Allegations of insider trading, market manipulation, or accounting fraud can draw parallel scrutiny from the SEC, the CFTC, the SROs, and, on the criminal side, the DOJ. When more than one regulator is involved, decisions in one proceeding can affect outcomes in the parallel proceedings. Coordination is central to the defense.
The parallel posture
Securities fraud matters frequently arrive with more than one regulator involved. SEC enforcement may be running alongside a DOJ criminal investigation, an SRO disciplinary proceeding, civil class actions, and shareholder derivative suits, each with its own document and testimony obligations, its own settlement vocabulary, and its own pressure on the schedule.
Document productions, testimony, and cooperation discussions in one proceeding can affect the others. A Fifth Amendment invocation in the SEC matter has consequences in the parallel DOJ case. A Wells submission written for the Commission becomes a roadmap for plaintiffs' counsel if it later surfaces in discovery.
Who the firm represents
The firm represents executives, traders, registered representatives, board members, control persons, and the companies that employ them.
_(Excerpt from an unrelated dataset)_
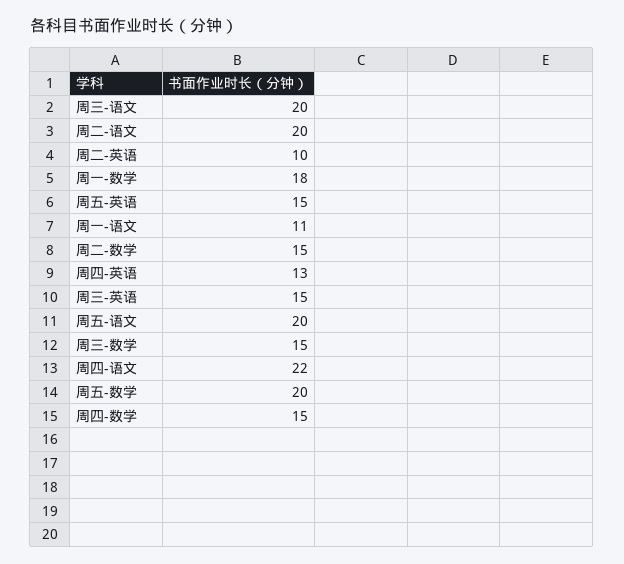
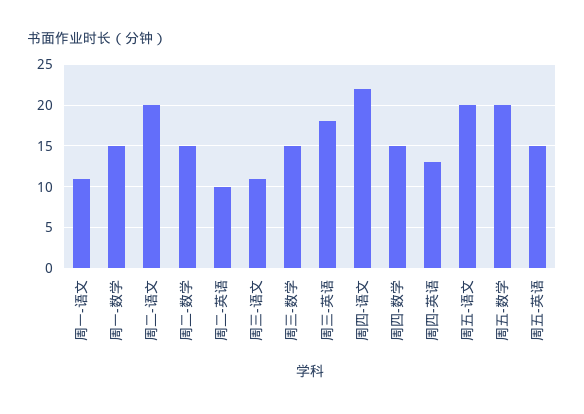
周三-语文: 20 -> 11
周一-数学: 18 -> 15
周三-英语: 15 -> 18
The work involves coordinating responses across regulators, preserving Fifth Amendment positions where appropriate, scoping cooperation discussions before they begin, and managing the public-record consequences of charging decisions.
Engagement scope is set explicitly to handle joint defense agreements, common-interest privilege questions, and the conflict analysis that necessarily accompanies multi-party representations.
Substantive areas
Rule 10b-5 insider trading and tipping liability; market manipulation under Sections 9 and 10(b); accounting fraud and improper revenue recognition; Section 17(a) antifraud violations; disclosure violations including Sections 13(a) and 14(a); short-swing profits under Section 16; and the public-company reporting and certification matters under Sarbanes-Oxley Sections 302 and 906 that intersect with all of the above.
Statute of limitations issues, particularly under Section 2462 and the Supreme Court's decisions in Kokesh, Lucia, and Liu, are part of the framing on every matter where the conduct at issue is more than three years old.
Working with the firm on this matter
- 01
Map
Identify all venues (SEC, DOJ, SROs, civil) and their interactions.
- 02
Coordinate
Single strategy across venues; joint defense agreements where appropriate.
- 03
Negotiate
Settlement framework written down before any offer arrives.
- 04
Resolve
Settlement, contested proceedings, or trial with collateral consequences in view.
Settlement and trial
Most securities fraud matters settle. The questions are when, at what venue, on what terms, and with what collateral consequences. The firm builds the settlement framework early, including the position on bars, suspensions, undertakings, and admissions, so that when an offer arrives, it can be evaluated against a written posture rather than improvised.
Where settlement is not the right outcome, the firm tries the matter, in SEC administrative proceedings, before federal district court, or in SRO hearing panels. The trial preparation begins long before the formal complaint.